— READING PASSAGE —
------------

Drop unnecessary columns(expanded urls, inreply to  status/userid, retweeted_status_user_id, retweeted_status_timestamp, source,text) from enhanced_clean and  unwanted information (retweeted non-null rows/entries)

###### CODE

In [None]:
enhanced_clean.drop(['expanded_urls', 'in_reply_to_status_id', 'in_reply_to_user_id', 'retweeted_status_user_id', 'retweeted_status_timestamp', 'source'], axis = 1, inplace = True)

In [None]:
enhanced_clean= enhanced_clean.query('retweeted_status_id== "nan"')

###### TEST

In [None]:
enhanced_clean.head(3)

In [None]:
enhanced_clean['retweeted_status_id'].value_counts()

###### CODE

In [None]:
enhanced_clean.drop('retweeted_status_id', axis=1, inplace=True)

###### TEST

In [None]:
enhanced_clean.head(3)

### Possible rating extraction error

###### DEFINE

extract rating num and denominator from text and drop text column

###### CODE

In [None]:
enhanced_clean['rating_numerator']=enhanced_clean.text.str.extract('(\d\d)', expand = True)
enhanced_clean['rating_denominator']=enhanced_clean.text.str.extract('((?<=/)\d\d)', expand = True)

In [None]:
enhanced_clean.drop('text', axis=1, inplace=True)

###### TEST

In [None]:
enhanced_archive.describe()

------------

[Saved data entries]
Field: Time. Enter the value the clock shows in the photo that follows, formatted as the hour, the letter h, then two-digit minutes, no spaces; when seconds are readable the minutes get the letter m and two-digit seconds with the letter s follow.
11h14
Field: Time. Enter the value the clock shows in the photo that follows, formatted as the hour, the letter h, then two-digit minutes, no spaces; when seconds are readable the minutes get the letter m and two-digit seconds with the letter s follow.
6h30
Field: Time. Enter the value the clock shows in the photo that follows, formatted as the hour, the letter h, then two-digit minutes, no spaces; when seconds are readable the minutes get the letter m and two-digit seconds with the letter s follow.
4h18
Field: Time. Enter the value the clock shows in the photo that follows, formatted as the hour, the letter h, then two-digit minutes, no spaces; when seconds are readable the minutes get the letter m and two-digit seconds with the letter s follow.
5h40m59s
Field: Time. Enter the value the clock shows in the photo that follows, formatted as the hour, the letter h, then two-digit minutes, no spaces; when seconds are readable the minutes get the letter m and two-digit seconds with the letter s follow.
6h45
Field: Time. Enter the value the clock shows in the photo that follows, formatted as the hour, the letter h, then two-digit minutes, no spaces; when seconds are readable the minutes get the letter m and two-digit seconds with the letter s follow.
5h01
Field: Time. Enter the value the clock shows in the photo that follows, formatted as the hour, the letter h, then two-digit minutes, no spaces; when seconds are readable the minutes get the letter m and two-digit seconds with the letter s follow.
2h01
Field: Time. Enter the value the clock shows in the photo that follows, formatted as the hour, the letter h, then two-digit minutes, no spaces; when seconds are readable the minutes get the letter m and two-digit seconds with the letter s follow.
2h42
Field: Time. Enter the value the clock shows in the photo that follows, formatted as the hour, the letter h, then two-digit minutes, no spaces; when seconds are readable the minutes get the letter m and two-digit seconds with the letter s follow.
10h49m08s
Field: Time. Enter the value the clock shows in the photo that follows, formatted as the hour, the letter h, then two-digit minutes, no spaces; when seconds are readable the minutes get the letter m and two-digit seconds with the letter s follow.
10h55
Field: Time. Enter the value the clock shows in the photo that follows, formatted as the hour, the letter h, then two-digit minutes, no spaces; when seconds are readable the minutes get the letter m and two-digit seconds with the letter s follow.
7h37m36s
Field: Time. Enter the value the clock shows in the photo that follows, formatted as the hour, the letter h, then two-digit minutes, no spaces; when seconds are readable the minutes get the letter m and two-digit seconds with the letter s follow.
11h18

------------

— EXERCISE INSTRUCTIONS —
1: Rewrite the paragraph of the data-cleaning notebook that begins "Drop unnecessary columns" as a short bulleted list, keeping its main facts.
2: Return everything in the data-cleaning notebook from "Drop unnecessary columns(expanded" down to "(retweeted non-null rows/entries)", copied word for word.

— WORKED SOLUTIONS —
1:
- Drop unneeded columns from enhanced_clean: expanded URLs, in-reply-to status and user IDs, retweeted_status_user_id, retweeted_status_timestamp, source, and text.
- Remove unwanted information: rows with non-null retweeted values.

2:
Drop unnecessary columns(expanded urls, inreply to  status/userid, retweeted_status_user_id, retweeted_status_timestamp, source,text) from enhanced_clean and  unwanted information (retweeted non-null rows/entries)